▶ WHAT IS BEING ASKED: As the answer, return precisely the lines from the one containing "Online Urgent Care Miami, FL" to the final line of the material below, inclusive, and omit every picture.

▶ RECORDED DATA:

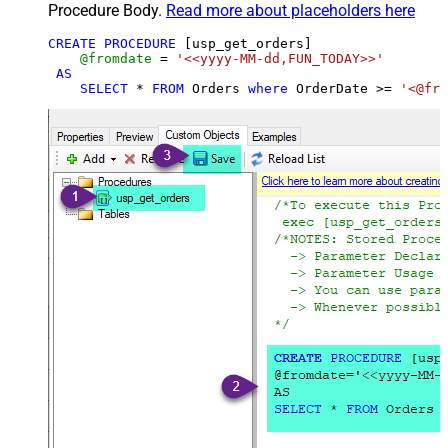
Procedure Body.
Read more about placeholders here
CREATE
PROCEDURE
 [usp_get_orders]

@fromdate
=
'<<yyyy-MM-dd,FUN_TODAY>>'
AS
SELECT
*
FROM
 Orders 
where
 OrderDate 
>=
'<@fro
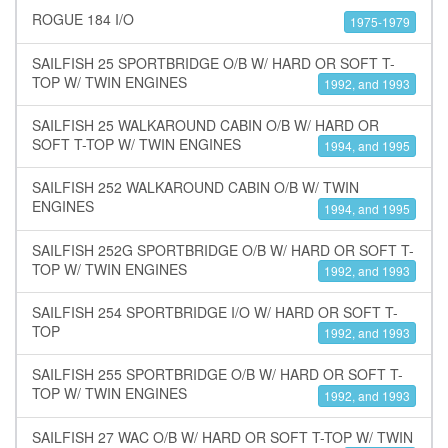
ROGUE 184 I/O
1975-1979
SAILFISH 25 SPORTBRIDGE O/B W/ HARD OR SOFT T-
TOP W/ TWIN ENGINES
1992, and 1993
SAILFISH 25 WALKAROUND CABIN O/B W/ HARD OR
SOFT T-TOP W/ TWIN ENGINES
1994, and 1995
SAILFISH 252 WALKAROUND CABIN O/B W/ TWIN
ENGINES
1994, and 1995
SAILFISH 252G SPORTBRIDGE O/B W/ HARD OR SOFT T-
TOP W/ TWIN ENGINES
1992, and 1993
SAILFISH 254 SPORTBRIDGE I/O W/ HARD OR SOFT T-
TOP
1992, and 1993
SAILFISH 255 SPORTBRIDGE O/B W/ HARD OR SOFT T-
TOP W/ TWIN ENGINES
1992, and 1993
SAILFISH 27 WAC O/B W/ HARD OR SOFT T-TOP W/ TWIN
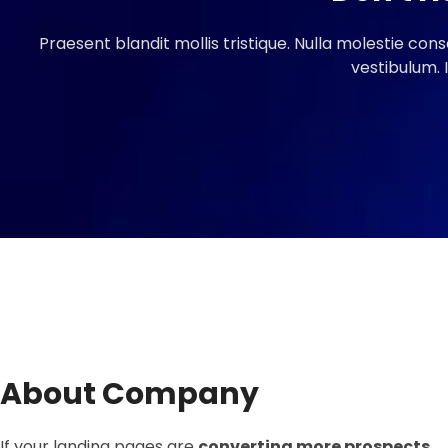
Praesent blandit mollis tristique. Nulla molestie cons
vestibulum. 
About Company
If your landing pages are
converting more prospects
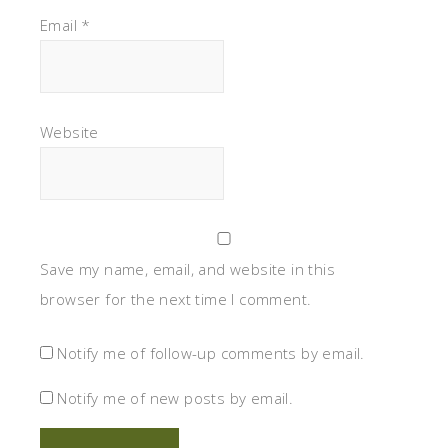
Email
*
Website
Save my name, email, and website in this
browser for the next time I comment.
Notify me of follow-up comments by email.
Notify me of new posts by email.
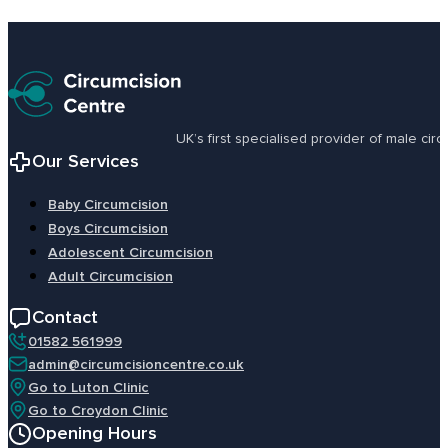
UK’s first specialised provider of male ci
Our Services
Baby Circumcision
Boys Circumcision
Adolescent Circumcision
Adult Circumcision
Contact
01582 561999
admin@circumcisioncentre.co.uk
Go to Luton Clinic
Go to Croydon Clinic
Opening Hours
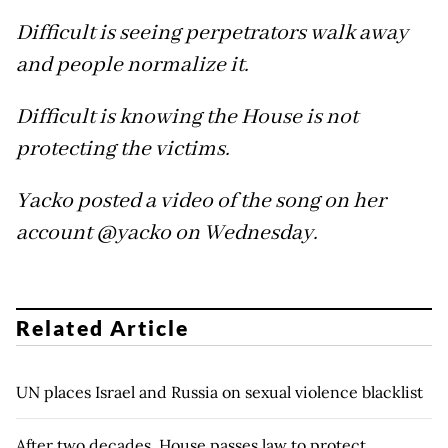
Difficult is seeing perpetrators walk away
and people normalize it.
Difficult is knowing the House is not
protecting the victims.
Yacko posted a video of the song on her
account @yacko on Wednesday.
Related Article
UN places Israel and Russia on sexual violence blacklist
After two decades, House passes law to protect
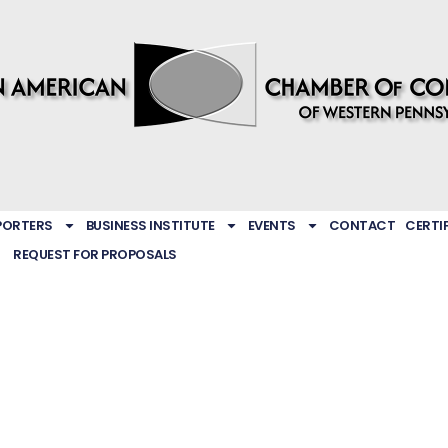
PORTERS
BUSINESS INSTITUTE
EVENTS
CONTACT
CERTI
REQUEST FOR PROPOSALS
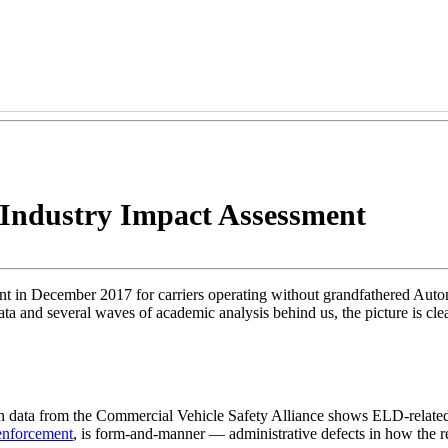
Industry Impact Assessment
ment in December 2017 for carriers operating without grandfathered A
and several waves of academic analysis behind us, the picture is clearer
on data from the Commercial Vehicle Safety Alliance shows ELD-related 
enforcement
, is form-and-manner — administrative defects in how the re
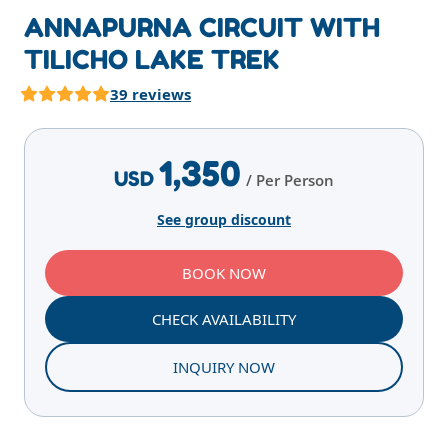
ANNAPURNA CIRCUIT WITH
TILICHO LAKE TREK
39 reviews
Highlights
Overview
Itinerary
Services
E
1,350
USD
/ Per Person
See group discount
BOOK NOW
CHECK AVAILABILITY
INQUIRY NOW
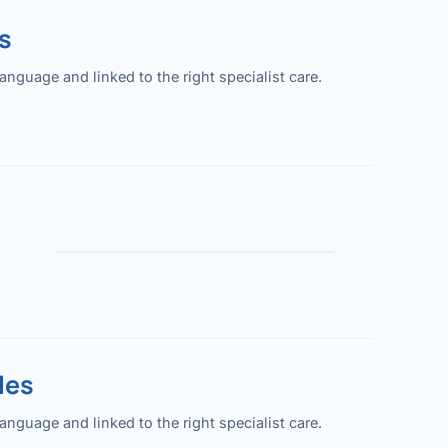
s
guage and linked to the right specialist care.
les
guage and linked to the right specialist care.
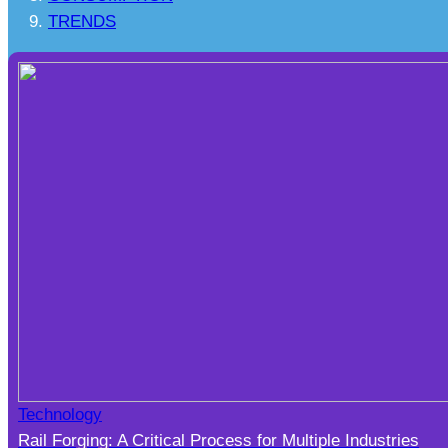
TRENDS
Technology
Rail Forging: A Critical Process for Multiple Industries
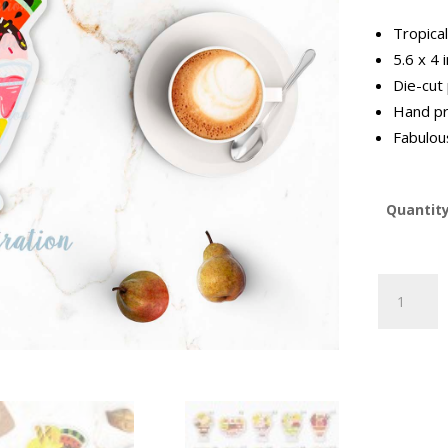
Tropica
5.6 x 4 
Die-cut
Hand pr
Fabulous
Quantit
Tropical
Fruit
Sundae
Postcard
quantity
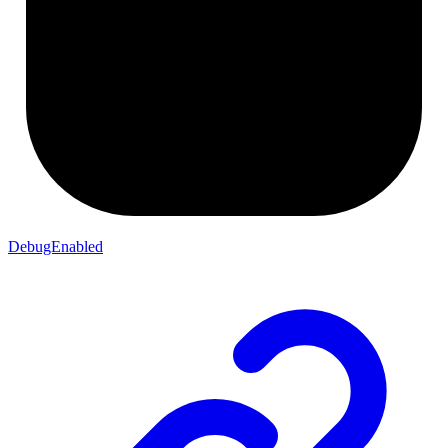
DebugEnabled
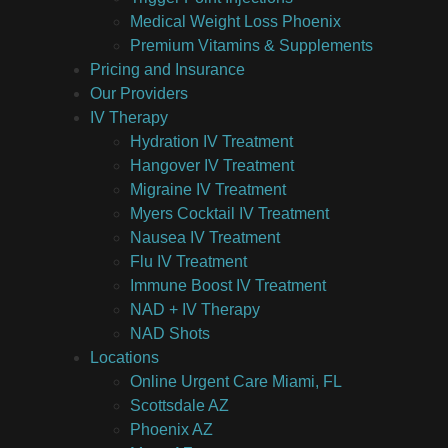
Medical Weight Loss Phoenix
Premium Vitamins & Supplements
Pricing and Insurance
Our Providers
IV Therapy
Hydration IV Treatment
Hangover IV Treatment
Migraine IV Treatment
Myers Cocktail IV Treatment
Nausea IV Treatment
Flu IV Treatment
Immune Boost IV Treatment
NAD + IV Therapy
NAD Shots
Locations
Online Urgent Care Miami, FL
Scottsdale AZ
Phoenix AZ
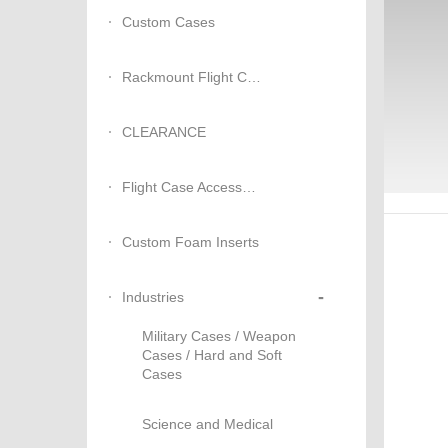
Custom Cases
Rackmount Flight Cases
CLEARANCE
Flight Case Accessories
Custom Foam Inserts
-
Industries
Military Cases / Weapon
Cases / Hard and Soft
Cases
Science and Medical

▶ REPLY:
Online Urgent Care Miami, FL
Scottsdale AZ
Phoenix AZ
Custom Cases
Rackmount Flight Cases
CLEARANCE
Flight Case Accessories
Custom Foam Inserts
-
Industries
Military Cases / Weapon
Cases / Hard and Soft
Cases
Science and Medical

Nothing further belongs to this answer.